Graves’ disease is the most common cause of hyperthyroidism. It is well established that hyperthyroidism promotes a hypermetabolic state characterized by increased resting energy expenditure, increased lipolysis and gluconeogenesis. We describe a rare complication of thyrotoxicosis in a patient with type II diabetes on insulin, with no previous thyroid history. An 83 year old woman with type 2 diabetes on biphasic insulin presented with symptoms of polyuria, polydipsia and fatigue. She was tachycardic and tachypneic but normotensive and apyrexial with no obvious focus of infection. Her clinical examination revealed no abnormalities and initial investigations showed blood glucose of 26 mmol/l, ketones 4.8 mmol/l, pH 7.19 and bicarbonate of 14 mmol/l confirming diagnosis of Diabetic Keto-Acidosis (DKA).
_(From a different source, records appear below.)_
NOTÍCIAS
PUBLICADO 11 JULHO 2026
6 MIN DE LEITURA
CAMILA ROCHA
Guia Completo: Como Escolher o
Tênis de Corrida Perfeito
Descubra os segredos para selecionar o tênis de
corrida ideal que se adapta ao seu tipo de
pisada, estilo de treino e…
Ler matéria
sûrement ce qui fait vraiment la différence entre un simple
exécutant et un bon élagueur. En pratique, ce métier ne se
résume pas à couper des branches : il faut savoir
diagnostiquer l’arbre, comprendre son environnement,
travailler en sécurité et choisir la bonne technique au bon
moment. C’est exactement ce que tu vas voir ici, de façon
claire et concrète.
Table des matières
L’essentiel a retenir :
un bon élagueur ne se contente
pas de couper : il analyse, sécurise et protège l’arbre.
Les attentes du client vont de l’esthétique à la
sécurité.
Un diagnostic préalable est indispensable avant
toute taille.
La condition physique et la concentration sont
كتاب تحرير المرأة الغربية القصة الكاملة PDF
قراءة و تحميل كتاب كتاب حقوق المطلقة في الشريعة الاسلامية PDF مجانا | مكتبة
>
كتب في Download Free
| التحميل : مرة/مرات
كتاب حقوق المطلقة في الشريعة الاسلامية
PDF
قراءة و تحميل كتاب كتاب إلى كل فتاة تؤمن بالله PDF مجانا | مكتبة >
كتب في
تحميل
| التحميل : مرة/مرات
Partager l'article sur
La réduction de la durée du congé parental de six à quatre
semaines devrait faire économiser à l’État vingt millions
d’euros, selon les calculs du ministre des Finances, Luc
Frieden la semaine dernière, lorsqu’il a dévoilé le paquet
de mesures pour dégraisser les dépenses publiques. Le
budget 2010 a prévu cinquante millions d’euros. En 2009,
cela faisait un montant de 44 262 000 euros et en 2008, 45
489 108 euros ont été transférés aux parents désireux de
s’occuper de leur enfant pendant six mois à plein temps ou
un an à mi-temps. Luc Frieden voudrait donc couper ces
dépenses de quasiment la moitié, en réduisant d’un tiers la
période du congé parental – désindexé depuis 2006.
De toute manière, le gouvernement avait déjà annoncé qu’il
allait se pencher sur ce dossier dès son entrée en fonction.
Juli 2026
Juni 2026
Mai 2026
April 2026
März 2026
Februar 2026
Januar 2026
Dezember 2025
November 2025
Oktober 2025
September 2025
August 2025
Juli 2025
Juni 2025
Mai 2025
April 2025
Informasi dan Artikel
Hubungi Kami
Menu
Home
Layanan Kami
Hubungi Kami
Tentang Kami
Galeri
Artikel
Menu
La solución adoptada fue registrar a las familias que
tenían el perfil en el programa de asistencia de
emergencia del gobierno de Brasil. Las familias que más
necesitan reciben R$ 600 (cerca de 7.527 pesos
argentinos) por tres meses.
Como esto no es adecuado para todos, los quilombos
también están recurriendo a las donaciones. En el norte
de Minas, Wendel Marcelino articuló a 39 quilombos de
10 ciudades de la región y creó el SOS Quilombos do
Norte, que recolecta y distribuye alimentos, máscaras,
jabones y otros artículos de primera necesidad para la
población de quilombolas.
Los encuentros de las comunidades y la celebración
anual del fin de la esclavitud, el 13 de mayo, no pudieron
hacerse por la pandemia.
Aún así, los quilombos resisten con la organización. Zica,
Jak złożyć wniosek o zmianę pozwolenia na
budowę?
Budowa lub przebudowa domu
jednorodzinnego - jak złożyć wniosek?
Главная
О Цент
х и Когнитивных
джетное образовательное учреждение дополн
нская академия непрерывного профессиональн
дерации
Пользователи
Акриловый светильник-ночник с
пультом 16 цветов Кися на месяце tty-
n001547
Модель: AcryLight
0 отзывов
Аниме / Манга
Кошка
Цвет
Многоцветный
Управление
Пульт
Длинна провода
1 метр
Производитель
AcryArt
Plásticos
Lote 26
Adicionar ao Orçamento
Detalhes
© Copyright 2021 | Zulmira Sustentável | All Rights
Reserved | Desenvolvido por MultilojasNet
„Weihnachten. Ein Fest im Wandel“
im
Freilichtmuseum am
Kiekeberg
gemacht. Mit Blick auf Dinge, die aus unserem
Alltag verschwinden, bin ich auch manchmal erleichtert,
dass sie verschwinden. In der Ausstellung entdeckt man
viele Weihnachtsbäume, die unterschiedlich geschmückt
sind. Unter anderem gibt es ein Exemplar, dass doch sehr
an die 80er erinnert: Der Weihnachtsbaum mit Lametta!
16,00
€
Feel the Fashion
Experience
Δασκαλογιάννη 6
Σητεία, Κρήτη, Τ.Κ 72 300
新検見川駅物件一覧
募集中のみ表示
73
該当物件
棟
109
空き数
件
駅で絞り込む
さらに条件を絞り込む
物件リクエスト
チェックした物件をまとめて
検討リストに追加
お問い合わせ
A thyroid function panel was ordered which showed her thyroid stimulating hormone was < 0.003 with a free T4 level of 64.1 mg/l. A diagnosis of Graves’ disease was made based upon her positive thyroid stimulating hormone receptor antibody (TSH-R). The patient improved upon starting management for DKA with resultant closure of anion gap and resolution of DKA. Treatment for thyrotoxicosis was also initiated with propranolol and carbimazole to manage her thyroid state with good response. She was discharged on biphasic insulin and newly commenced on anti-thyroid medication. Our case emphasizes that inadequately treated thyroid disease can negatively impact diabetes control. Increased glucose uptake and increased insulin clearance in hyperthyroidism creates a relative insulinopenic state that can manifest as DKA. Graves’ thyroid patients with diabetes can have suboptimal blood sugar control in hyperthyroid state and they should be warned about DKA as a potential complication.